窓の外では子供たちが胡座をかいて座るリューゴさんの身体に勝手によじ登って遊んでいる。

それを見てシスターはアワアワしている。


「ああ…助けてもらった上に子供たちの遊び相手までさせてしまって…」


「あはは!気にしなくて大丈夫ですよ、リューゴさんも満更でもなさそうなので!」


「えぇ!?凄く怖い顔してらっしゃいますけど…」


「フフ、そもそも普段は人が寄ってこないので新鮮なんだと思います。」


「あんまりご迷惑おかけしないといいんだけど…」


「あの、シスターさん。」


「シスターさんなんてよしてください、どうぞフラムと呼んでください。」


「じゃあ、私のことはエマと呼んでください、フラムさん。」


「分かりましたエマさん、それで何か聞きたいことでも?」


「はい…子供たちが攫われた時どこにいらしたんですか?」


「………当然、気になりますよね。」


「それは、まぁ…」


「実は、ラムダさんと言う商人の方にお会いしに行っていたんです。」


「へ?ラムダさん?」


「はい…あ!ラムダさんは御二方と同じく人間の方で…」


「顔見知りなのでラムダさんの説明は省いてもらって大丈夫ですよ。」


私は苦笑しながら言う。

あの人、辺境の教会にまで何しに来てたんだろ…?


「そうなんですか、では続けますね、ラムダさんがこの近くの村まで来てらしたので子供たちのおやつを買いに行ってたんです。」


「なるほど…その隙に?」


「はい…帰ってきた時には子供たちは誰一人として残っていませんでした。」


「相手もなかなか大規模な上に凄腕の人攫いも雇ってましたからね…」


「……人攫い…!!」


そう反芻して青い顔をするフラム。


「安心してください、その凄腕人攫いはリューゴさんがぶっ飛ばしちゃいましたから!」


「ほぁ〜あの方は強いんですねぇ…」


「世界最強の男ですからね!」


「そんなにですか!?」


私は窓の縁に両手をついて、外で子供たちに好き放題されているリューゴさんを見る。


「少なくとも、私はそう思ってます…そう思えるだけのものを彼の側で見てきました。」


「……なるほど、エマさんはリューゴさんを慕っておられるんですね。」


そう言ってフラムさんは優しく微笑む。


「今のところ私の片想いですけどね。」


私はなんだか気恥ずかしくて、頬を指でポリポリかきながら言った。


「ふふ、それならエマさんの恋が実ることを祈ってますね!」


フラムさん少女っぽく笑った。


「でも私、実はこの気持ちは別に成就しなくてもいいかなって思ってるんです。
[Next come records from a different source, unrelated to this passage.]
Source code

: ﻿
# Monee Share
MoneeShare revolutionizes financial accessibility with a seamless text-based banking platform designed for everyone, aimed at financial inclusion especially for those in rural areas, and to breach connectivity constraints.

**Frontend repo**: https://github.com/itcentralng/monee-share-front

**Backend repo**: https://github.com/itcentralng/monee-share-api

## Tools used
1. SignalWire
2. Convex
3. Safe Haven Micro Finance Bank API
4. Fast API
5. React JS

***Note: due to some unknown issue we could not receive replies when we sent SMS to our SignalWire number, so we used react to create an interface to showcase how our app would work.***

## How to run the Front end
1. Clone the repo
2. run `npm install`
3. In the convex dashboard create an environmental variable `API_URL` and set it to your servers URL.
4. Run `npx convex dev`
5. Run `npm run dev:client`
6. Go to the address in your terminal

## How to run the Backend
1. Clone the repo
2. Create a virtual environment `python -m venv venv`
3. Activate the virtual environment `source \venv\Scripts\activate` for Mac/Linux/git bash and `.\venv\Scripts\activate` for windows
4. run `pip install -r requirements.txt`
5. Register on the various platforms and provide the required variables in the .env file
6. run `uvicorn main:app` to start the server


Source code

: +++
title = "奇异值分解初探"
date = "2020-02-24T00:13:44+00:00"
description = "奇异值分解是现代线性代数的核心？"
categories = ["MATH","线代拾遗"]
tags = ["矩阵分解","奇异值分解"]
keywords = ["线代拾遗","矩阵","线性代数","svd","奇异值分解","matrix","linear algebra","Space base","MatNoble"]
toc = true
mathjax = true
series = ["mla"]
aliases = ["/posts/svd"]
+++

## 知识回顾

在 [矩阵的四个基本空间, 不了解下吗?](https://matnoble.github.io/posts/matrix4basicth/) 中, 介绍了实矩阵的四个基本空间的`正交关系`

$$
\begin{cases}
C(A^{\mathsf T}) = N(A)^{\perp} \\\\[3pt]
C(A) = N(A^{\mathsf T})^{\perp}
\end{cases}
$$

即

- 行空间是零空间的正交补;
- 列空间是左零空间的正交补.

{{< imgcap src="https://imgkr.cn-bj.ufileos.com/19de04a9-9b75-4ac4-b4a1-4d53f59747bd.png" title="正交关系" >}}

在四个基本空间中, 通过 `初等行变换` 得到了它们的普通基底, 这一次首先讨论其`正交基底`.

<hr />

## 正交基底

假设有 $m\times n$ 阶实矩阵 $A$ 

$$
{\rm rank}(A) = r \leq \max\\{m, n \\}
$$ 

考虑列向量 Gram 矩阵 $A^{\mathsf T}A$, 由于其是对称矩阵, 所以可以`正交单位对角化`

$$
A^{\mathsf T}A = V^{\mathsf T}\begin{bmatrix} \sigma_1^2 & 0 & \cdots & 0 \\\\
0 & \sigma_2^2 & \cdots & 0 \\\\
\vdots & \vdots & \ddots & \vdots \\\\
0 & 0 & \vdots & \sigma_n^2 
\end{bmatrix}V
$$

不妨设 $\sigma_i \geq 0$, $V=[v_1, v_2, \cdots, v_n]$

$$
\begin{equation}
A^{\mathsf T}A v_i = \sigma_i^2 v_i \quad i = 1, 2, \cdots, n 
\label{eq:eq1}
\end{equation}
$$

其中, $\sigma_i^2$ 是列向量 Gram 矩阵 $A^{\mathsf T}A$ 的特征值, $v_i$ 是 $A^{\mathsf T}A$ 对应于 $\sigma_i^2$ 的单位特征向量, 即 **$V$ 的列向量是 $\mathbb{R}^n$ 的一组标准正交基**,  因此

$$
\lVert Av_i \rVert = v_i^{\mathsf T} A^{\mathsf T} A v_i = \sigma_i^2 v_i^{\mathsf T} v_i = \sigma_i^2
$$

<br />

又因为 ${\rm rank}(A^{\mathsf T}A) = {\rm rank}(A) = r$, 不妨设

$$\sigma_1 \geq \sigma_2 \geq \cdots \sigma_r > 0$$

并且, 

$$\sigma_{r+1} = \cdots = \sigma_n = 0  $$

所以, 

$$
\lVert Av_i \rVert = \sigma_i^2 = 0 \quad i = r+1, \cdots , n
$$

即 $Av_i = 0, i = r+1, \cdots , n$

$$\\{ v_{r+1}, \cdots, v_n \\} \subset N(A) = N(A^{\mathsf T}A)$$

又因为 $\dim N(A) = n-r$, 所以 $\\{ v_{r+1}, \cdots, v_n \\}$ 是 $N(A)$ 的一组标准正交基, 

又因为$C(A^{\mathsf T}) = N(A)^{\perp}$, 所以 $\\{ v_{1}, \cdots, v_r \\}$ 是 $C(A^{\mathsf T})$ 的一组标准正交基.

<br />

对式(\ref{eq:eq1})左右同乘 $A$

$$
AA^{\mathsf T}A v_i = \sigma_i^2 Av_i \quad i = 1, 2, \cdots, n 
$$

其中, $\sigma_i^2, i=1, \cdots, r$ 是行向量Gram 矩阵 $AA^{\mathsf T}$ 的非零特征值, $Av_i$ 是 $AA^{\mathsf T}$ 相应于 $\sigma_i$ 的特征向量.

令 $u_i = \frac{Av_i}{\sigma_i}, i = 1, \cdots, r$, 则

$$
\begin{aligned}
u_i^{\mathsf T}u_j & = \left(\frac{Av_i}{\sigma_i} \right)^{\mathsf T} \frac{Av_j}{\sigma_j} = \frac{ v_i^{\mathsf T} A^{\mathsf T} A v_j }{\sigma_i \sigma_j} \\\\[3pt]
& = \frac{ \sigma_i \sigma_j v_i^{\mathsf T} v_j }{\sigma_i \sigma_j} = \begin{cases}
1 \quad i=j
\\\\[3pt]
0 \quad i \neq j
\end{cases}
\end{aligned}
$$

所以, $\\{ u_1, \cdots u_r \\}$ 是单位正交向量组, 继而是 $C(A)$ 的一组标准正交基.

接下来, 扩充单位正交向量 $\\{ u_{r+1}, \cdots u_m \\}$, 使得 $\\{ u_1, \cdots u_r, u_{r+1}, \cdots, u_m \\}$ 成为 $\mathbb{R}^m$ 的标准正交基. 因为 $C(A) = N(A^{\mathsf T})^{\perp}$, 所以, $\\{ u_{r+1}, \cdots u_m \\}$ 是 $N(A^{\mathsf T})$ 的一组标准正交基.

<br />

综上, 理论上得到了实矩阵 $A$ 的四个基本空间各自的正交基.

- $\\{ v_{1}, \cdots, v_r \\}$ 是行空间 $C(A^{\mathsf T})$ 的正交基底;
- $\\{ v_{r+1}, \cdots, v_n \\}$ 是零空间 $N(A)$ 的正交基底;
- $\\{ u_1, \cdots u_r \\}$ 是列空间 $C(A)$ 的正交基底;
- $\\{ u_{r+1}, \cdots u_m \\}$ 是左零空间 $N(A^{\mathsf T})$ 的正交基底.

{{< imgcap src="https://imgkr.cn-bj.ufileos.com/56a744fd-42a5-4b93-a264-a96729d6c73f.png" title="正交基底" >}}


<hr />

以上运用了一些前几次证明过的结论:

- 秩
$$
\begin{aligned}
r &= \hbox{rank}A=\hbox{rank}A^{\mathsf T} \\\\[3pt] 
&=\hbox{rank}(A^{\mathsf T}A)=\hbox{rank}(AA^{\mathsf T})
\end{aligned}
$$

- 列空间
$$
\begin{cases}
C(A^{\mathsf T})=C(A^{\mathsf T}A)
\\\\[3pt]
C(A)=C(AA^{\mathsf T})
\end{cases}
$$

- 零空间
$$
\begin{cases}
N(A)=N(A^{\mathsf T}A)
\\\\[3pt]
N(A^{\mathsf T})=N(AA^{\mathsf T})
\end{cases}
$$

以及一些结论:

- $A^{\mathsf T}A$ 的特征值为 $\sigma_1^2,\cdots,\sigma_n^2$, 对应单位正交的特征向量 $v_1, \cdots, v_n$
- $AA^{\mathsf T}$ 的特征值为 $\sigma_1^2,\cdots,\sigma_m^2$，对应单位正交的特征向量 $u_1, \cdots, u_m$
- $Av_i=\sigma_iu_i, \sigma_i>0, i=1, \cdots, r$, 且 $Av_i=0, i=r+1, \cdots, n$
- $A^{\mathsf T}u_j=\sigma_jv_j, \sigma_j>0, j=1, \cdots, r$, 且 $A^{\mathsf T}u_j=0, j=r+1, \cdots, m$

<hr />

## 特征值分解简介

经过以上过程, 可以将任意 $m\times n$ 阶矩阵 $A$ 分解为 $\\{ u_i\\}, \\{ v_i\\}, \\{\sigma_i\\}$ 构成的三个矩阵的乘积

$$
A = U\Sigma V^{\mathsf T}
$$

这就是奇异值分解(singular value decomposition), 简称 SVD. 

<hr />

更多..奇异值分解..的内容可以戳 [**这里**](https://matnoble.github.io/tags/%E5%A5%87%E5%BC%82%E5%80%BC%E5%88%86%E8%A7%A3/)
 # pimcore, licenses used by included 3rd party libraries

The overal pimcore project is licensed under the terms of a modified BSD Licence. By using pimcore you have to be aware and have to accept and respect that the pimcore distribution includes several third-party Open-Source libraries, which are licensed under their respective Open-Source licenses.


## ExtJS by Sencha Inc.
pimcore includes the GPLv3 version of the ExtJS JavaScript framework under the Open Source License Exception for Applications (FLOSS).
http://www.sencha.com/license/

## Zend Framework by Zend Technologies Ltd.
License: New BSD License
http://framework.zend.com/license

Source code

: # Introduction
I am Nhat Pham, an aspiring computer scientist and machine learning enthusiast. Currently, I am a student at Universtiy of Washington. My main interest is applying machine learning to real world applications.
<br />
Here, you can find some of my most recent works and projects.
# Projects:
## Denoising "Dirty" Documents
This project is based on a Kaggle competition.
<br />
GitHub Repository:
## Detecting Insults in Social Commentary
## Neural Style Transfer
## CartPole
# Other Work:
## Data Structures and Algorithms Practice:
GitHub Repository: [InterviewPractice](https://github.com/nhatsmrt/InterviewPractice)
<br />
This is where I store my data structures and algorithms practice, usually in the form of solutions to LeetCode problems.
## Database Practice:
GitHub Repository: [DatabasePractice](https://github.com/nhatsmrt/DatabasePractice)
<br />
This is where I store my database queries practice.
」


「えぇ!?な、なんでですか!?」


「私の気持ちとは違うんですけど、リューゴさんも私のことをちゃんと大切にしてくれているんです。なんか、それで満足しちゃったって言うか…リューゴさんの中にはきっと愛だの恋だのそう言ったものが今は微塵もないんですよ。今はただ強い人と戦いたい、もっと強くなりたい、きっとあの人はそんなこと考えてると思います。」


リューゴさんたちを眺めながらそう話しているとリューゴさんが盛大なくしゃみをして子供たちに笑われていた。


「そういうものですか…私の理解が及ばない世界のお話なのでなんとも共感し難いですが、エマさんのお顔を見る限りきっと悪い関係では無いと思います。」


そう言ってフラムさんは微笑んだ。


「なので、今はリューゴさんの隣に立てるくらい強くなりたい気持ちの方が強いんです。」


「リューゴさんがどれ程お強いのか私には想像もできませんが、きっと私のような戦いとは無縁の者では想像すらできない程なんでしょうね…何せ世界最強ですもんね。」


「その通りです、リューゴさんの隣に立つにはせめて私が世界で二番目に強くならないとなんですよね〜…」


私はわざとらしくショボくれてみせる。


「ふふ、応援してます、きっとエマさんならできますよ。」


「神様からのお告げですか?」


私は少しふざけてそう聞いた。


「うふふ、そういう事にしておきましょう。」


そんなやり取りをして私たちは互いに笑いあった。